Good let them go broke.


----------



## BamaPPC (May 7, 2012)

K&L preservation said:


> ... you would make 60k a yr and only have to put 40k out of pocket to make it work...


The 40K may cover the gas, tires, equipment maintenance and meals you'll eat on the road. And then there's the 10K you'll owe in taxes. And the 5K you'll spend in insurance. And you're going to be doing all this with no help? Good luck.

And actually, if your only making it to 10 yards a day, you're probably covering a big area. Say you drive 150 miles a day. You're probably spending somewhere between 30 and 50 dollars a day in fuel. At a median that's 40 a day = 10,400 a year in fuel alone. on the high end that's 13K. If you have a truck that averages 18 mpg or better. If its less...do the math.

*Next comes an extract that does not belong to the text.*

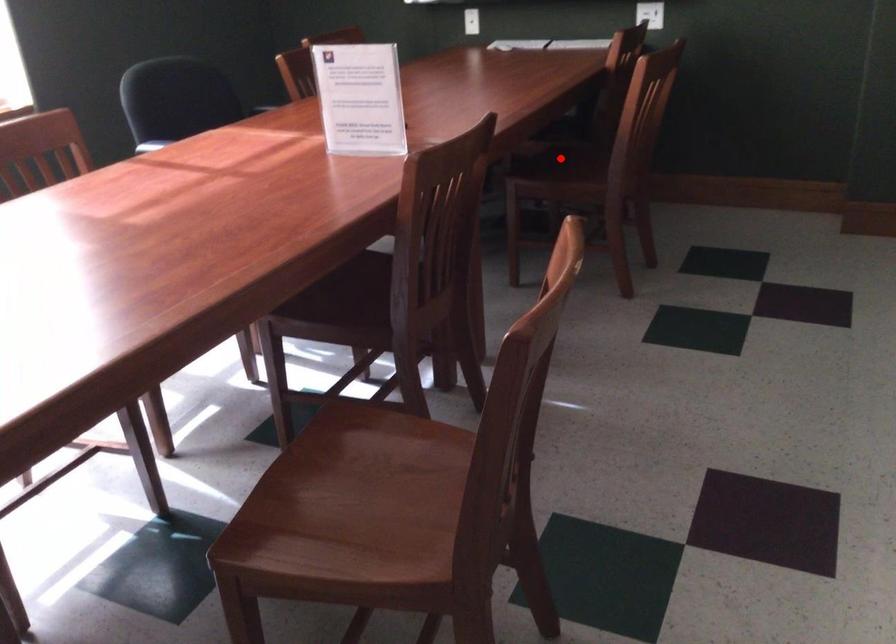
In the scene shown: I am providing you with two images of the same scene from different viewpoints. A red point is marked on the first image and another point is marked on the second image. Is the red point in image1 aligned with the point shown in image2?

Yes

I'm sorry but the math just doesn't work.


----------



## K&L preservation (Oct 28, 2013)

BamaPPC said:


> The 40K may cover the gas, tires, equipment maintenance and meals you'll eat on the road. And then there's the 10K you'll owe in taxes. And the 5K you'll spend in insurance. And you're going to be doing all this with no help? Good luck.
> 
> And actually, if your only making it to 10 yards a day, you're probably covering a big area. Say you drive 150 miles a day. You're probably spending somewhere between 30 and 50 dollars a day in fuel. At a median that's 40 a day = 10,400 a year in fuel alone. on the high end that's 13K. If you have a truck that averages 18 mpg or better. If its less...do the math.
> 
> I'm sorry but the math just doesn't work.

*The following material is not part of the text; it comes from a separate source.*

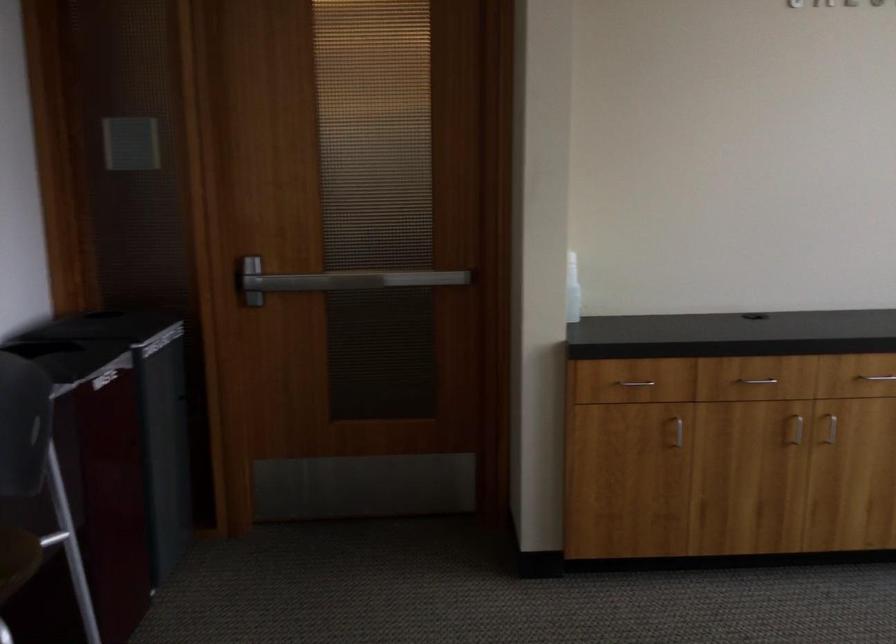
This screenshot has height=644, width=896. Find the location of `metal door push bar`. metal door push bar is located at coordinates (354, 279).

Exactly! I bet they could cut those prices in half and would still have hacks lining up to cut grass for them.. I mean if you can't loom at those prices and automatically know it won't work at all. Even if the 10 houses a day were on the same development it wouldn't work, atleast not for me.. she even said they dont have to be perfect just a quick cut, yea then you come back to the contractor and say well the grass isn't cut good enough.. and to think your to remove the clippings at those prices... sad part is when one goes broke and stops there are 100 more waiting in line to get screwed.


----------



## Gypsos (Apr 30, 2012)

There are people around here who mow grass for $13.50 per cut. Most of them are working for someone who is working for someone who is working for Safeguard.


----------



## npm (Nov 14, 2012)

Gypsos said:


> There are people around here who mow grass for $13.50 per cut. Most of them are working for someone who is working for someone who is working for Safeguard.

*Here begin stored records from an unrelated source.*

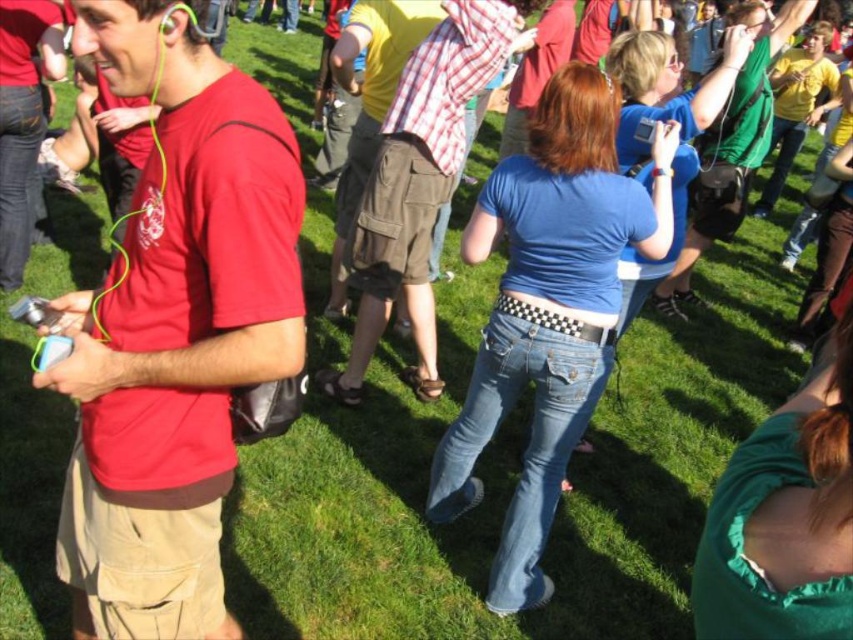
Between matte red t-shirt at left and green matte shirt at upper right, which one appears on the right side from the viewer's perspective?

Positioned to the right is green matte shirt at upper right.

Which is behind, point (155, 198) or point (751, 163)?

Positioned behind is point (751, 163).

You are a GUI agent. You are given a task and a screenshot of the screen. Output one action in this format:
    pyautogui.click(x=<x>, y=<y>)
    Task: Click on the matte red t-shirt at left
    
    Given the screenshot: What is the action you would take?
    pyautogui.click(x=173, y=330)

In my area 13.50 for a lawn under 5k is almost the norm. Acre cut averages 60-75. I found this out through conversation with a mutual friend. I quoted price for some of my lawns. He was cautiously interested. 

On another note I've witnessed more "mom and pop" operations.


----------



## GTX63 (Apr 12, 2012)

There are plenty of detailed cost breakdowns thru out this forum on why grasscuts below a certain price simply do not work. 

There has to be a certain level of professionalism in this industry. I can try and help anyone who wants to better themselves, but please don't include $13.50 mowing in the conversation. Someone who is working at those prices is not a landscaper. They are a guy with a lawnmower. When a regional sends out an order to complete an initial yard service for less than a tank of gas, they are expecting a landscaping company, but they are really only going to get a guy with a lawnmower. 
I'm sorry some might be offended by that statement. If you are part of the group doing sub rate cuts for regionals and subs, then you are either unqualified to do anything better, or you arent yet willing to see that you are whoring out your talents for a lot less than you are worth. If you are the former, then understand your limitations and grow a thicker skin. If you are part of the latter, use this site as a learning tool and elevate yourself this year towards your potential.


----------



## Coos-NH (Oct 17, 2012)

GTX63 said:


> There are plenty of detailed cost breakdowns thru out this forum on why grasscuts below a certain price simply do not work.
> 
> There has to be a certain level of professionalism in this industry. I can try and help anyone who wants to better themselves, but please don't include $13.50 mowing in the conversation. Someone who is working at those prices is not a landscaper. They are a guy with a lawnmower. When a regional sends out an order to complete an initial yard service for less than a tank of gas, they are expecting a landscaping company, but they are really only going to get a guy with a lawnmower.
> I'm sorry some might be offended by that statement. If you are part of the group doing sub rate cuts for regionals and subs, then you are either unqualified to do anything better, or you arent yet willing to see that you are whoring out your talents for a lot less than you are worth. If you are the former, then understand your limitations and grow a thicker skin. If you are part of the latter, use this site as a learning tool and elevate yourself this year towards your potential.


Damaged industries tend to attract damaged people...:yes:


----------



## BamaPPC (May 7, 2012)

Well said GTX63


----------



## thanohano44 (Aug 5, 2012)

for us. This just does not work. I'm sure some can make this work. We simply cannot.


----------



## Gypsos (Apr 30, 2012)

Coos-NH said:


> Damaged industries tend to attract damaged people...:yes:


Hey... I resemble that remark.


----------